Promouvoir l’allaitement
Au milieu des critiques et des constats négatifs, certains voient dans la crise actuelle une opportunité d’un changement dans la société. « Bien que les pénuries de lait maternisé au Liban posent des défis, cela pourrait être l’occasion d’encourager les nouvelles mamans à allaiter », affirme la chercheuse Lara Nasreddine. Selon elle, avec le soutien de femmes expérimentées les nouvelles mamans sont plus susceptibles d’allaiter. Cette aide est particulièrement nécessaire pendant la phase d’initiation, dans les 72 heures suivant l’accouchement, lorsque les mères produisent du lait.
Pour encourager l’allaitement, l’Organisation mondiale de la santé (OMS) a lancé l’initiative Baby Friendly Hospital Initiative (Initiative hôpitaux amis des bébés), mise en œuvre dans 22 hôpitaux publics et privés au Liban. Les hôpitaux participant à cette initiative, qui encouragent les mères à allaiter, ne proposent pas de lait maternisé et placent le bébé sur la poitrine de la mère dès la naissance, afin d’obtenir des soins dits kangourou et de promouvoir une initiation précoce à l’allaitement. Joanne Makhoul et Lara Nasreddine estiment qu’il est essentiel que cette initiative s’étende à tous les hôpitaux.
Selon une étude réalisée par des professeurs de l’Université Johns Hopkins et des membres du Clemenceau Medical Center (CMC) intitulée « Effects of a “Baby-Friendly Hospital Initiative” (BFHI) on Exclusive Breastfeeding Rates at a Private Hospital in Lebanon: An Interrupted Time Series Analysis », la BFHI a réussi à augmenter le taux d’allaitement exclusif chez les patientes du CMC et à le maintenir.

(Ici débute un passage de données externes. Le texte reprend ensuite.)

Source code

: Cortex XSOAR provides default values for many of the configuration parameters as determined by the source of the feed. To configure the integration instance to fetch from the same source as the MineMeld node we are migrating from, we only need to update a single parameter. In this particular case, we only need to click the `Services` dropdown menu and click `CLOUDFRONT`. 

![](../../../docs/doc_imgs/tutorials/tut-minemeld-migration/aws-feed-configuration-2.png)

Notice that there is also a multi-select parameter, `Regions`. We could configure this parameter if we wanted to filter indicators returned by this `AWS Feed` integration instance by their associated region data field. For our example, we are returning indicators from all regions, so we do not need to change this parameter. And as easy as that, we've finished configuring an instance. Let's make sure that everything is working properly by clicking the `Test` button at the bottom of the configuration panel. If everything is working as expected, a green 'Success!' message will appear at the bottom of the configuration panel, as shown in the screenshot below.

Pour Lara Nasreddine, le gouvernement devrait développer des politiques visant à faire de l’allaitement la norme plutôt que l’exception, comme la loi n° 47 de décembre 2008, qui encourage l’allaitement en interdisant aux fabricants de lait maternisé de faire la publicité de leurs produits. Par exemple, Nasreddine recommande au gouvernement d’étendre les politiques de congé maternité obligatoire et d’exiger que les espaces de travail assurent aux mères des pauses pour pouvoir tirer du lait ou allaiter leurs nourrissons.

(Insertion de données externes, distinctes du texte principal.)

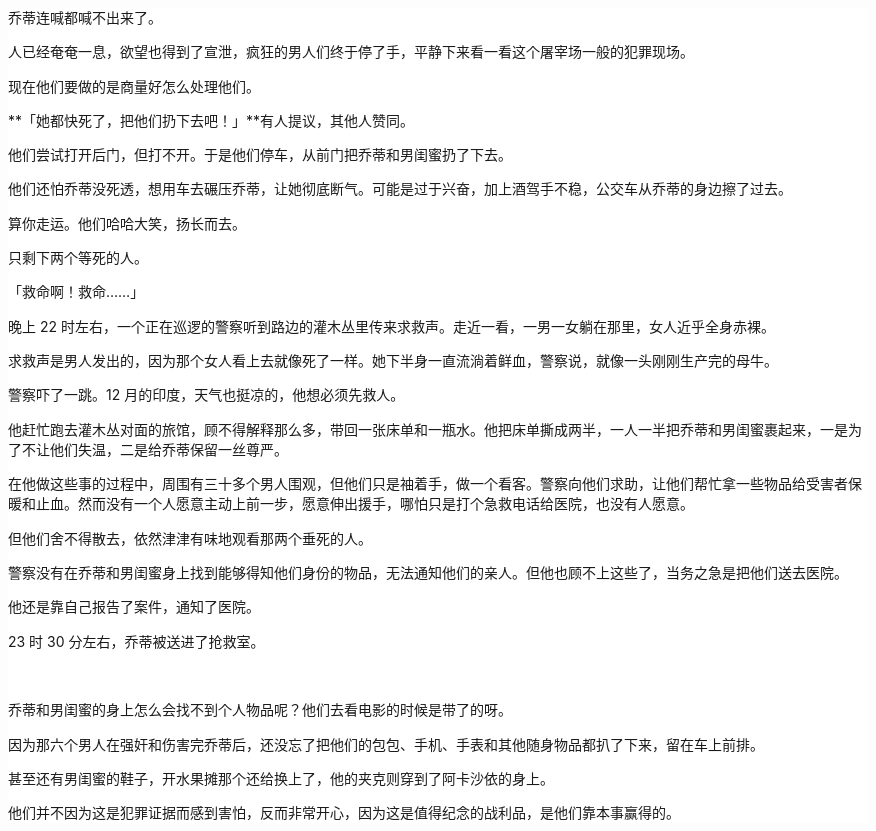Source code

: 乔蒂连喊都喊不出来了。


人已经奄奄一息，欲望也得到了宣泄，疯狂的男人们终于停了手，平静下来看一看这个屠宰场一般的犯罪现场。


现在他们要做的是商量好怎么处理他们。


**「她都快死了，把他们扔下去吧！」**有人提议，其他人赞同。


他们尝试打开后门，但打不开。于是他们停车，从前门把乔蒂和男闺蜜扔了下去。


他们还怕乔蒂没死透，想用车去碾压乔蒂，让她彻底断气。可能是过于兴奋，加上酒驾手不稳，公交车从乔蒂的身边擦了过去。


算你走运。他们哈哈大笑，扬长而去。


只剩下两个等死的人。


  



「救命啊！救命……」


晚上 22 时左右，一个正在巡逻的警察听到路边的灌木丛里传来求救声。走近一看，一男一女躺在那里，女人近乎全身赤裸。


求救声是男人发出的，因为那个女人看上去就像死了一样。她下半身一直流淌着鲜血，警察说，就像一头刚刚生产完的母牛。


警察吓了一跳。12 月的印度，天气也挺凉的，他想必须先救人。


他赶忙跑去灌木丛对面的旅馆，顾不得解释那么多，带回一张床单和一瓶水。他把床单撕成两半，一人一半把乔蒂和男闺蜜裹起来，一是为了不让他们失温，二是给乔蒂保留一丝尊严。


在他做这些事的过程中，周围有三十多个男人围观，但他们只是袖着手，做一个看客。警察向他们求助，让他们帮忙拿一些物品给受害者保暖和止血。然而没有一个人愿意主动上前一步，愿意伸出援手，哪怕只是打个急救电话给医院，也没有人愿意。


但他们舍不得散去，依然津津有味地观看那两个垂死的人。


警察没有在乔蒂和男闺蜜身上找到能够得知他们身份的物品，无法通知他们的亲人。但他也顾不上这些了，当务之急是把他们送去医院。


他还是靠自己报告了案件，通知了医院。


23 时 30 分左右，乔蒂被送进了抢救室。


 


乔蒂和男闺蜜的身上怎么会找不到个人物品呢？他们去看电影的时候是带了的呀。


因为那六个男人在强奸和伤害完乔蒂后，还没忘了把他们的包包、手机、手表和其他随身物品都扒了下来，留在车上前排。


甚至还有男闺蜜的鞋子，开水果摊那个还给换上了，他的夹克则穿到了阿卡沙依的身上。


他们并不因为这是犯罪证据而感到害怕，反而非常开心，因为这是值得纪念的战利品，是他们靠本事赢得的。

La représentante de l’Unicef indique que son organisme s’apprête à lancer une campagne d’alimentation du nourrisson et du jeune enfant conformément à une initiative du Parlement dans le courant du mois, afin de promouvoir et protéger « une nutrition maternelle optimale, des pratiques d’allaitement (0-6 mois) et une alimentation complémentaire (6-23 mois). L’initiative comprendra des conseils et un soutien en matière d’allaitement et d’alimentation complémentaire via la ligne d’assistance téléphonique ANJE et aidera à identifier, grâce à des processus d’évaluation fiables, les nourrissons nécessitant un soutien en matière d’alimentation artificielle et à répertorier des points de distribution appropriés ».

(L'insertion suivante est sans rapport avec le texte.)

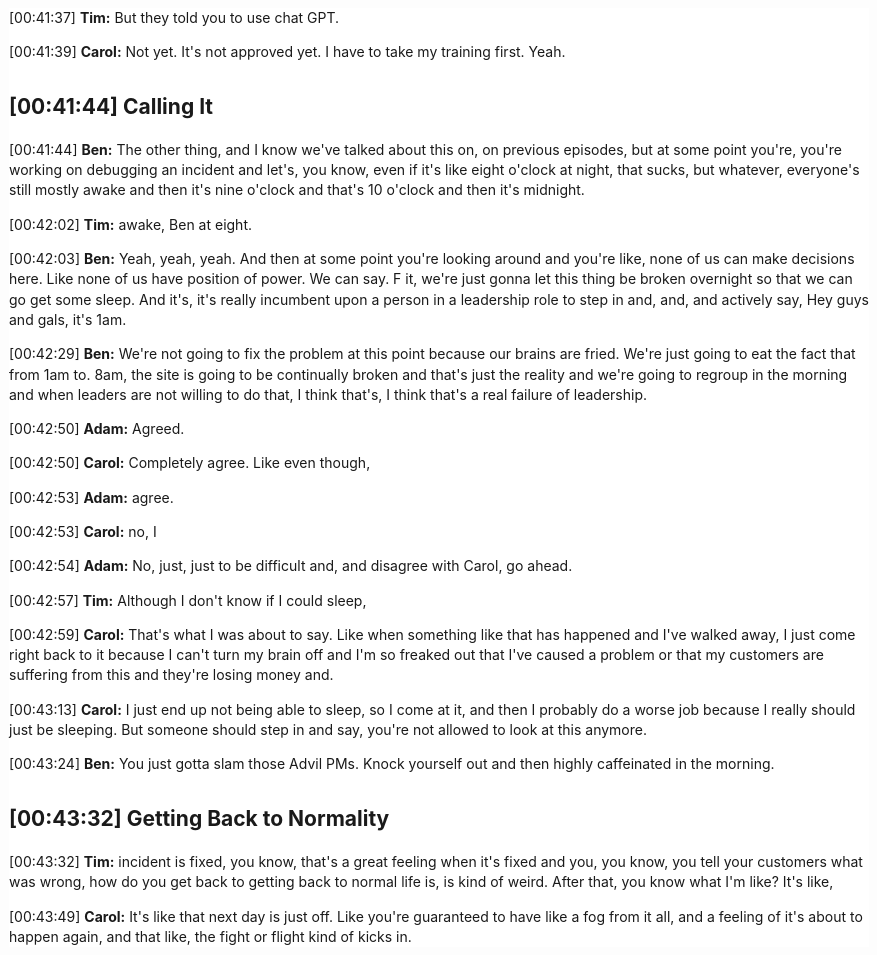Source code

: [00:41:37] **Tim:** But they told you to use chat GPT.

[00:41:39] **Carol:** Not yet. It's not approved yet. I have to take my training first. Yeah.

## [00:41:44] Calling It

[00:41:44] **Ben:** The other thing, and I know we've talked about this on, on previous episodes, but at some point you're, you're working on debugging an incident and let's, you know, even if it's like eight o'clock at night, that sucks, but whatever, everyone's still mostly awake and then it's nine o'clock and that's 10 o'clock and then it's midnight.

[00:42:02] **Tim:** awake, Ben at eight.

[00:42:03] **Ben:** Yeah, yeah, yeah. And then at some point you're looking around and you're like, none of us can make decisions here. Like none of us have position of power. We can say. F it, we're just gonna let this thing be broken overnight so that we can go get some sleep. And it's, it's really incumbent upon a person in a leadership role to step in and, and, and actively say, Hey guys and gals, it's 1am.

[00:42:29] **Ben:** We're not going to fix the problem at this point because our brains are fried. We're just going to eat the fact that from 1am to. 8am, the site is going to be continually broken and that's just the reality and we're going to regroup in the morning and when leaders are not willing to do that, I think that's, I think that's a real failure of leadership.

[00:42:50] **Adam:** Agreed.

[00:42:50] **Carol:** Completely agree. Like even though,

[00:42:53] **Adam:** agree.

[00:42:53] **Carol:** no, I

[00:42:54] **Adam:** No, just, just to be difficult and, and disagree with Carol, go ahead.

[00:42:57] **Tim:** Although I don't know if I could sleep,

[00:42:59] **Carol:** That's what I was about to say. Like when something like that has happened and I've walked away, I just come right back to it because I can't turn my brain off and I'm so freaked out that I've caused a problem or that my customers are suffering from this and they're losing money and.

[00:43:13] **Carol:** I just end up not being able to sleep, so I come at it, and then I probably do a worse job because I really should just be sleeping. But someone should step in and say, you're not allowed to look at this anymore.

[00:43:24] **Ben:** You just gotta slam those Advil PMs. Knock yourself out and then highly caffeinated in the morning.

## [00:43:32] Getting Back to Normality

[00:43:32] **Tim:** incident is fixed, you know, that's a great feeling when it's fixed and you, you know, you tell your customers what was wrong, how do you get back to getting back to normal life is, is kind of weird. After that, you know what I'm like? It's like,

[00:43:49] **Carol:** It's like that next day is just off. Like you're guaranteed to have like a fog from it all, and a feeling of it's about to happen again, and that like, the fight or flight kind of kicks in.


[working-code]: https://workingcode.dev/
[working-code-discord]: https://workingcode.dev/discord/
[working-code-instagram]: https://www.instagram.com/workingcodepod/
[working-code-patreon]: https://www.patreon.com/workingcodepod
[working-code-twitter]: https://twitter.com/WorkingCodePod
[github]: https://github.com/WorkingCodePod/workingcode/blob/main/src/episodes/174-when-your-software-has-a-terrible-horrible-no-good-very-bad-day.md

La représentante avertit que le simple fait de mettre plus de lait maternisé sur le marché n’est pas une solution durable. « Nous sommes préoccupés par la distribution massive et non ciblée de lait maternisé pour nourrissons, car elle pourrait ne pas être facilement accessible par ceux qui en ont le plus besoin en cette période difficile, et ne pas durer suffisamment de temps, mettant ainsi en danger la vie des nourrissons et des jeunes enfants », avertit Yukie Mokuo.